508 Gampong belum Ajukan Pencairan ADG

GAMPONGCOTBAROH.DESA.ID – SIGLI, Sebanyak 508 dari 727 gampong di Pidie hingga pertengahan tahun ini, belum mengajukan pencairan Alokasi Dana Gampong (ADG) untuk tahun 2016, ke Dinas Pengelolaan Keuangan dan Kekayaan Daerah (PKKD) Pidie.

ilustrasi

Badan Pemberdayaan Masyarakat (BPM) Pidie juga sudah tiga kali menyurati camat dan 508 keuchik dimaksud, agar mempercepat pengajuan pencairan dana gampong. Sehingga realisasi anggaran untuk pembangunan di gampong berjalan seperti yang seharusnya. Besaran dana gampong tahun 2016 untuk Kabupaten Pidie, tercatat mencapai Rp 493,009 miliar lebih, dari sumber APBN dan APBK.

Kepala BPM Pidie, Zulfikar Yacob MSi, Rabu (8/6) mengatakan, hingga kini baru 200 gampong yang telah mengajukan pencairan ADG tahun 2016. Sisanya, 508 gampong belum mengajukan pencairan dana gampong ke Dinas PKKD Pidie.

“Dana gampong itu, sampai kini masih terparkir di rekening Setdakab Pidie dan tidak bisa disalurkan ke rekening umum kas gampong, jika persyaratan administrasinya belum lengkap,” kata Zulfikar. Salah satu administrasi yang dimaksud yaitu dokumen pengajuan pencairan ADG.

Ia mengungkapkan, BPM menargetkan dalam bulan Ramadan ini, seluruh dana gampong bisa dicairkan oleh 508 gampong tersebut. “Karena itu, camat harus memberikan motivasi kepada keuchik, agar segera menyerahkan kelengkapan berkas pencairan dana tersebut ke BPM Pidie,” katanya.
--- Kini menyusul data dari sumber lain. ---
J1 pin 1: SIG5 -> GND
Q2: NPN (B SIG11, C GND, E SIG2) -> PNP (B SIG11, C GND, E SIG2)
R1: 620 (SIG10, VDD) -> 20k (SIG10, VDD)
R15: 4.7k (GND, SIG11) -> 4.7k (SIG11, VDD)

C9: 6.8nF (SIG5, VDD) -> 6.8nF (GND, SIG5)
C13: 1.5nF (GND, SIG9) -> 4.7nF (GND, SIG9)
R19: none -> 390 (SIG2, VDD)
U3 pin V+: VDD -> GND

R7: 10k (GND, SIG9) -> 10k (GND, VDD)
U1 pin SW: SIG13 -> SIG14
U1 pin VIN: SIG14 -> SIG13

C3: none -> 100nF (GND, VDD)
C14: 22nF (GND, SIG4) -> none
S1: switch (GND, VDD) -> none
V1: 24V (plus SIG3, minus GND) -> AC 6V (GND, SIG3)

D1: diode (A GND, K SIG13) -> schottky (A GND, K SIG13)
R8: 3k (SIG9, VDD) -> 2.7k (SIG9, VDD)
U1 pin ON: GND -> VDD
Kata Zulfikar, 200 gampong yang telah mengajukan pencairan dana gampong tersebar di tujuh kecamatan. Yakni di Kecamatan Padang Tiji, Keumala, Pidie, Tangse, Glumpang Baro, Muara Tiga (Laweung) dan Batee. Dari tujuh kecamatan yang telah mengajukan pencairan dana gampong, Padang Tiji telah mencapai seratus persen.

Kepala BPM Pidie, Zulfikar, menambahkan bahwa kendala lainnya yang menghambat pencairan dana gampong, yaitu masih adanya gampong yang belum sempurna membuat dokumen laporan keuangan, khususnya untuk tahun 2015. Padahal, aparatur gampong telah dilatih untuk membuat dokumen pertanggung jawaban secara lengkap.

“Banyak gampong yang laporan pertanggung jawabannya kurang lengkap. Sehingga perlu dikoreksi. Dokumen penggunaan dana gampong yang yang telah dikoreksi ini kemudian dievaluasi lagi dengan melibatkan pihak kecamatan dan tim verifikasi. Yakni, dari BPM Pidie, Dinas PKKD, serta Bagian Pemerintahan dan Hukum.

“Dari evaluasi tersebut akan muncul penyebab terjadinya kekeliruan dalam penyusunan program, atau kesalahan penempatan pos dana. Kesalahan ini masih sering terjadi dan diharapkan ke depan ada perbaikan dari pihak gampong,” harap Zulfikar Yacob.